Details like that are why Amonte’s words would almost be comical if they weren’t delivered with such earnestness. He doesn’t lack confidence, he just lacks satisfaction.

“That, to me, is exactly why he is among the game’s elite,” says Hawks coach Dirk Graham.

Graham also points to Amonte’s development as a total player for his inclusion in that group. Even a few seasons ago, Amonte and defense weren’t on a first-name basis. At times, they weren’t in the same rink.

But Graham says Amonte has become one of his most responsible defensive players, not a bad admission coming from the 1991 winner of the Frank Selke Trophy, awarded to the forward who best excels at defense.

“Tony has always been able to score,” says Graham. “The biggest thing he has been able to accomplish is becoming a strong defensive player. He didn’t have that when he first got here. That’s the key to his whole success. He does the little things defensively and gets all kinds of scoring chances because of it. That’s part of rounding out your game.”

Indeed, Amonte has come a long way from his first few seasons, when he crashed into the league with the New York Rangers and scored 35 goals his first season, finishing second to Pavel Bure for the Calder Trophy.

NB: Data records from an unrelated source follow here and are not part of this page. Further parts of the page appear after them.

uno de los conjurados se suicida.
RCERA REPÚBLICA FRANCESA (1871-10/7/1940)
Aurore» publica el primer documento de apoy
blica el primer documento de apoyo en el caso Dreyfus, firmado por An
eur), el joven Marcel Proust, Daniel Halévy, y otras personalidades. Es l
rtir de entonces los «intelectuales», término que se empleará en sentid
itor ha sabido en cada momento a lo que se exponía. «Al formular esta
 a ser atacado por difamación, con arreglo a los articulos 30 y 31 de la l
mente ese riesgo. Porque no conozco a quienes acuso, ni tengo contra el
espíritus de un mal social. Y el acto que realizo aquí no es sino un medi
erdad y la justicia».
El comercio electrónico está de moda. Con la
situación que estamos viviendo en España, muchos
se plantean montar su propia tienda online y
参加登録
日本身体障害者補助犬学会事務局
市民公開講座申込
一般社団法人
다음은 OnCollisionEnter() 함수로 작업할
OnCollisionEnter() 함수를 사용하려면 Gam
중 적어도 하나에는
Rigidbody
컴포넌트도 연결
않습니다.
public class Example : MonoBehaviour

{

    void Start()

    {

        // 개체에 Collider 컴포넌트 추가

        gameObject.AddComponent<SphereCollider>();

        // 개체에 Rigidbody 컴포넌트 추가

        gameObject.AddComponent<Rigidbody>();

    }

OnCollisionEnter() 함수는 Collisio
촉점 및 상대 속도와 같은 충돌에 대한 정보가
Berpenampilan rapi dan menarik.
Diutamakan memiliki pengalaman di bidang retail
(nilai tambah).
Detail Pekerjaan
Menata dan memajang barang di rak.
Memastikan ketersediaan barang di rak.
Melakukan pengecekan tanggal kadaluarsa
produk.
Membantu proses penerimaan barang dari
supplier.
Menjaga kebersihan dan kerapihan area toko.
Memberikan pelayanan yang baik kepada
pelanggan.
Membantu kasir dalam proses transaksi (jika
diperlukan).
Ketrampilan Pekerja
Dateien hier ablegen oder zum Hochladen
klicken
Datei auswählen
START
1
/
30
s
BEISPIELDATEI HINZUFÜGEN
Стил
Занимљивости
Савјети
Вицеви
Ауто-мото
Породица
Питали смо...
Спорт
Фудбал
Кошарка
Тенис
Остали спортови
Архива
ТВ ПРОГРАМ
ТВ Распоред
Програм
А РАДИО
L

Not that Amonte doesn’t look at those days fondly. He got to play with two of the league’s greats–Mark Messier and Adam Graves–on some of his most impressionable and development-starved days in the league.

But he also remembers, at times, how little of a clue he had.

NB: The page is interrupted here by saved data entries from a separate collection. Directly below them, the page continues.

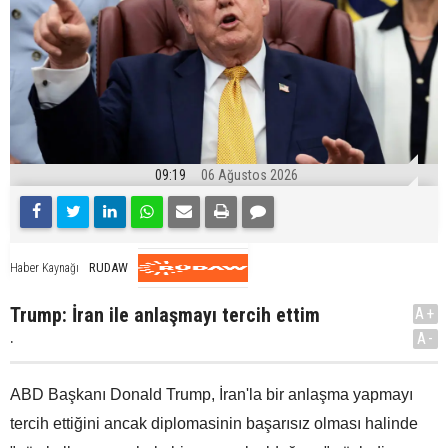
09:19
06 Ağustos 2026
RUDAW
Haber Kaynağı
Trump: İran ile anlaşmayı tercih ettim
A+
.
A-
ABD Başkanı Donald Trump, İran'la bir anlaşma yapmayı
tercih ettiğini ancak diplomasinin başarısız olması halinde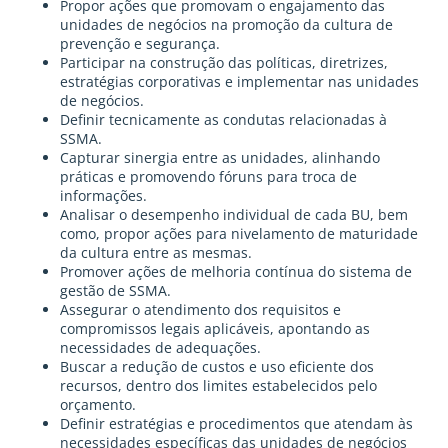
Propor ações que promovam o engajamento das
unidades de negócios na promoção da cultura de
prevenção e segurança.
Participar na construção das políticas, diretrizes,
estratégias corporativas e implementar nas unidades
de negócios.
Definir tecnicamente as condutas relacionadas à
SSMA.
Capturar sinergia entre as unidades, alinhando
práticas e promovendo fóruns para troca de
informações.
Analisar o desempenho individual de cada BU, bem
como, propor ações para nivelamento de maturidade
da cultura entre as mesmas.
Promover ações de melhoria contínua do sistema de
gestão de SSMA.
Assegurar o atendimento dos requisitos e
compromissos legais aplicáveis, apontando as
necessidades de adequações.
Buscar a redução de custos e uso eficiente dos
recursos, dentro dos limites estabelecidos pelo
orçamento.
Definir estratégias e procedimentos que atendam às
necessidades específicas das unidades de negócios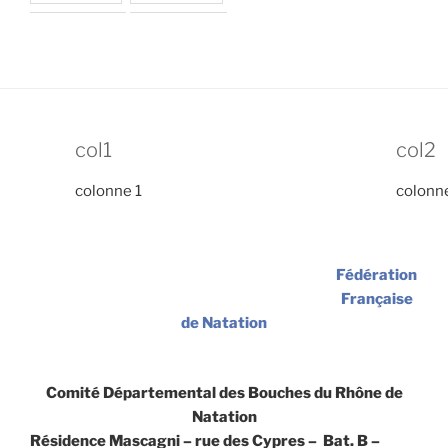
col1
col2
colonne 1
colonn
Fédération
Française
de Natation
Comité Départemental des Bouches du Rhône de
Natation
Résidence Mascagni – rue des Cypres – Bat. B –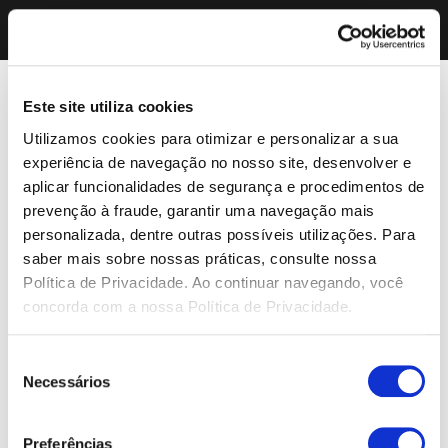
Este site utiliza cookies
Utilizamos cookies para otimizar e personalizar a sua
experiência de navegação no nosso site, desenvolver e
aplicar funcionalidades de segurança e procedimentos de
prevenção à fraude, garantir uma navegação mais
personalizada, dentre outras possíveis utilizações. Para
saber mais sobre nossas práticas, consulte nossa
Política de Privacidade. Ao continuar navegando, você
concorda com a nossa Política de Privacidade.
Seleção
Necessários
de
consentimento
Preferências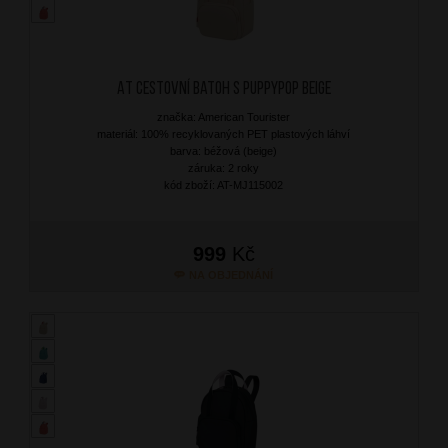
AT Cestovní batoh S Puppypop Beige
značka: American Tourister
materiál: 100% recyklovaných PET plastových láhví
barva: béžová (beige)
záruka: 2 roky
kód zboží: AT-MJ115002
999
Kč
NA OBJEDNÁNÍ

“Coming into the league, you don’t know much about the game and style of play,” Amonte says. “It is totally different from any other league in the world and you have to adapt your style to playing in the NHL. There are very few who step in and are successful right away.

“I was fortunate enough to play with Mark and Adam on a line for two solid years every night. I played 160 games with those guys and they taught me a lot about competing and showing up every night and being there for your teammates and playing hard. It was a great way for me to break into the league.

“But I didn’t know what defense was then. As the years go on, you pick up more things. Three years ago when I scored 40 goals (actually, a career-high 41 in the 1996-97 season), I was thrown into a bigger role than I had ever had in this league. I was a goal scorer and a top-line guy and a go-to guy. That is an opportunity everybody in this dressing room waits for. I’m just trying to make the most of it.”

Notice the use of present tense, indicating a battle that will continue the rest of Amonte’s career.